[[ DOCUMENT SECTION open ]]
Ladies, Do You Bash Your Husband? — Olivia Alexa, Bindi Marc

In the early years of my marriage, I was so guilty of this. My marriage started off rough, because my husband lost his job a few months before our wedding. I thought this would be a brief stint, but three years passed before he was full-time employed again. 

I was disappointed. He was deflated. My stress level from being the sole earner was through the roof. I was resentful, and when I hung out with my group of friends, I vented all my frustrations like I was breathing fire. 

This wasn’t the type of venting that was an honest release of my emotions. I certainly was complaining more than I was praying. I was insulting and dishonoring toward him. That particular group of friends understood my frustrations, but instead of encouraging and correcting me, they laughed. 

Two things helped me realize how out of line I was:

  • My husband discovered a text message of me bashing him to a friend. He was crushed by what he read. Even though I was expressing these frustrations at home, reading it hit differently. I was making a spectacle of him at a time when he was at his lowest.
[[ DOCUMENT SECTION closed ]]
[[ DATA RECORDS open ]]
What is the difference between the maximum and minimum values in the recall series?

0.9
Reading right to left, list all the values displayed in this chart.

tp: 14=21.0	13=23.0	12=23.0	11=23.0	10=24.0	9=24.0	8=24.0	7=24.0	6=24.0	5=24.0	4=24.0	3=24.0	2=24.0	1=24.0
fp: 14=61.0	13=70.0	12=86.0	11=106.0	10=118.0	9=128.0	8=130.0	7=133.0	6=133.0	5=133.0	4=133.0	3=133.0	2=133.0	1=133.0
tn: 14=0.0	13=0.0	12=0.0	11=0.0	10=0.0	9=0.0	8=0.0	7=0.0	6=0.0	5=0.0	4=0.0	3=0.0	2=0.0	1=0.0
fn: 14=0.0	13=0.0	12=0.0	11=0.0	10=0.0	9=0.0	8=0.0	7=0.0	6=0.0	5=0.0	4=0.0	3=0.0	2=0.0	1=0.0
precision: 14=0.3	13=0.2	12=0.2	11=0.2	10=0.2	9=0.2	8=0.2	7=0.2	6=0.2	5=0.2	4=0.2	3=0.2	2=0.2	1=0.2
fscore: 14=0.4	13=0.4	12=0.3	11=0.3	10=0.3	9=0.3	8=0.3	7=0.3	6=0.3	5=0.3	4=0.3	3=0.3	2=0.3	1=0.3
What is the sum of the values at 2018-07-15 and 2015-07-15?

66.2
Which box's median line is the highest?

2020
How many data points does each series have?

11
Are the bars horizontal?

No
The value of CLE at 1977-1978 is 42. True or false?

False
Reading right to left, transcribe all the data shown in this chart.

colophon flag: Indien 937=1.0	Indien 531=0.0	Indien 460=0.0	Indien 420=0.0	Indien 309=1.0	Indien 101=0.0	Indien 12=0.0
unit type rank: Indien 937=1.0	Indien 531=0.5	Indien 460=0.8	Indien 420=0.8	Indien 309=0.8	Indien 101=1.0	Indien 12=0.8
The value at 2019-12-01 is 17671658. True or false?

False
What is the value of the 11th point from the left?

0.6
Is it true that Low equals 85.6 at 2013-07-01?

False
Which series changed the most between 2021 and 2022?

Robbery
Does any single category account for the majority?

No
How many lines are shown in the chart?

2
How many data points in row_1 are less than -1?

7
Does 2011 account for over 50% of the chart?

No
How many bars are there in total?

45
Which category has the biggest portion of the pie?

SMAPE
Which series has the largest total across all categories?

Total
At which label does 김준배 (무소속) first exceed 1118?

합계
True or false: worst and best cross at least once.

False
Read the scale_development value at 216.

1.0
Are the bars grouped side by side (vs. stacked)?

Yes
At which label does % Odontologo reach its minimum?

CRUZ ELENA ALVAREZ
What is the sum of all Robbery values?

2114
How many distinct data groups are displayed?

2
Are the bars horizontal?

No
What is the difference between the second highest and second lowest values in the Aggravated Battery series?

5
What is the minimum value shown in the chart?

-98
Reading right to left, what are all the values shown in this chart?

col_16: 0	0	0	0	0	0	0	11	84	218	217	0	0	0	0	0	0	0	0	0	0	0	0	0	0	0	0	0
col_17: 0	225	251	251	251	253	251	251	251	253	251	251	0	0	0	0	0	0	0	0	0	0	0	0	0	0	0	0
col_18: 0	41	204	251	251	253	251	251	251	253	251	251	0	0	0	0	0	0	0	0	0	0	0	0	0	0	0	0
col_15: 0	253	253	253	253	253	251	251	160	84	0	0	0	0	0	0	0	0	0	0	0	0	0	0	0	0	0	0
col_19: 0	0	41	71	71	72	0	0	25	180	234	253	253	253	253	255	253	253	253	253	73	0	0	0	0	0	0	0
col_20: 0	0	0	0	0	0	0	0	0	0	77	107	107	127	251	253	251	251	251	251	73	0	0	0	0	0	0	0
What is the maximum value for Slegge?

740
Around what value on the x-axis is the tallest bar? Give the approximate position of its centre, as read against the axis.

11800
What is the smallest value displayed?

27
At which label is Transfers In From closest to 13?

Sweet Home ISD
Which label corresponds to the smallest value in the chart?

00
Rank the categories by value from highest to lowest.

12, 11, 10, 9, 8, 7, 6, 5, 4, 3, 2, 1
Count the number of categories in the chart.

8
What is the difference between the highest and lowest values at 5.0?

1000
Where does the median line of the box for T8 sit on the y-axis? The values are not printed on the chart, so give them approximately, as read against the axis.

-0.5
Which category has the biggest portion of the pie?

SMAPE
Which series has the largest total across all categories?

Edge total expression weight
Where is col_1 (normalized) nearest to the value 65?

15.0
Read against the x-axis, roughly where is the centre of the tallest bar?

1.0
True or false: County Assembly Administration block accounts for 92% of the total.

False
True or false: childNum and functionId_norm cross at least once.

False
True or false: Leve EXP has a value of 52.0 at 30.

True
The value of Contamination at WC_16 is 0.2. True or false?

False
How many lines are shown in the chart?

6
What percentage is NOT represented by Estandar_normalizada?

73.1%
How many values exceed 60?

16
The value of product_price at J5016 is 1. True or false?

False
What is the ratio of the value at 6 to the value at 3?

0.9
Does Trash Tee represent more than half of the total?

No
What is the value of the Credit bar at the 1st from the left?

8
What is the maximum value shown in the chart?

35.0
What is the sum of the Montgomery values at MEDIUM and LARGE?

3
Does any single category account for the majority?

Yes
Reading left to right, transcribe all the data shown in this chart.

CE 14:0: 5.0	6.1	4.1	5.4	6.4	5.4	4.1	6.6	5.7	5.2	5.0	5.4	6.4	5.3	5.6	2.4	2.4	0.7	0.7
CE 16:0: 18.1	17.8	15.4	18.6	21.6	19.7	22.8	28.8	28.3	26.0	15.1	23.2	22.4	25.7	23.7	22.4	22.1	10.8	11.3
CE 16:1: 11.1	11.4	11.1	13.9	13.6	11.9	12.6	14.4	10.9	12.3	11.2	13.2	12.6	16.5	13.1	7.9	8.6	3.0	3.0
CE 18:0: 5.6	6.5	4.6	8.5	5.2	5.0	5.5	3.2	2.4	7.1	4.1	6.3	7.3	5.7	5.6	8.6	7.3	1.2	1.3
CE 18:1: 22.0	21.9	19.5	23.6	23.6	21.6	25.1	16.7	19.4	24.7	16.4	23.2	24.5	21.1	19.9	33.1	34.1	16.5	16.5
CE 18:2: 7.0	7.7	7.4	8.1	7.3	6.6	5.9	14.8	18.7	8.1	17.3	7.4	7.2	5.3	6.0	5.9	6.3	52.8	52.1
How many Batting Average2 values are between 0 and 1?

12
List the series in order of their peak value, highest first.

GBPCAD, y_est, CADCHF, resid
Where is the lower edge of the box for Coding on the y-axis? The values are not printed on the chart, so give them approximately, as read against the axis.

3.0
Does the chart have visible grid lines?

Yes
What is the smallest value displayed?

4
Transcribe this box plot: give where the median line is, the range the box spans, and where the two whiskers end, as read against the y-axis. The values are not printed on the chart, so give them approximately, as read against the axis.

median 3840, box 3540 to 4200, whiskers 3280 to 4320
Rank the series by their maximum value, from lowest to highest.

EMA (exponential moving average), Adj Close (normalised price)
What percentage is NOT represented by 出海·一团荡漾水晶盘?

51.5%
[[ DATA RECORDS closed ]]
> [ASSIGNMENT A]: Reproduce the piece about bashing one's husband word for word, from its title through the final line.
> [ASSIGNMENT B]: Pull out every line of the entries that contains the word "Robbery", treating uppercase and lowercase as different.

> [YOUR RESPONSE A]:
Ladies, Do You Bash Your Husband? — Olivia Alexa, Bindi Marc

In the early years of my marriage, I was so guilty of this. My marriage started off rough, because my husband lost his job a few months before our wedding. I thought this would be a brief stint, but three years passed before he was full-time employed again. 

I was disappointed. He was deflated. My stress level from being the sole earner was through the roof. I was resentful, and when I hung out with my group of friends, I vented all my frustrations like I was breathing fire. 

This wasn’t the type of venting that was an honest release of my emotions. I certainly was complaining more than I was praying. I was insulting and dishonoring toward him. That particular group of friends understood my frustrations, but instead of encouraging and correcting me, they laughed. 

Two things helped me realize how out of line I was:

  • My husband discovered a text message of me bashing him to a friend. He was crushed by what he read. Even though I was expressing these frustrations at home, reading it hit differently. I was making a spectacle of him at a time when he was at his lowest.

> [YOUR RESPONSE B]:
Robbery
What is the sum of all Robbery values?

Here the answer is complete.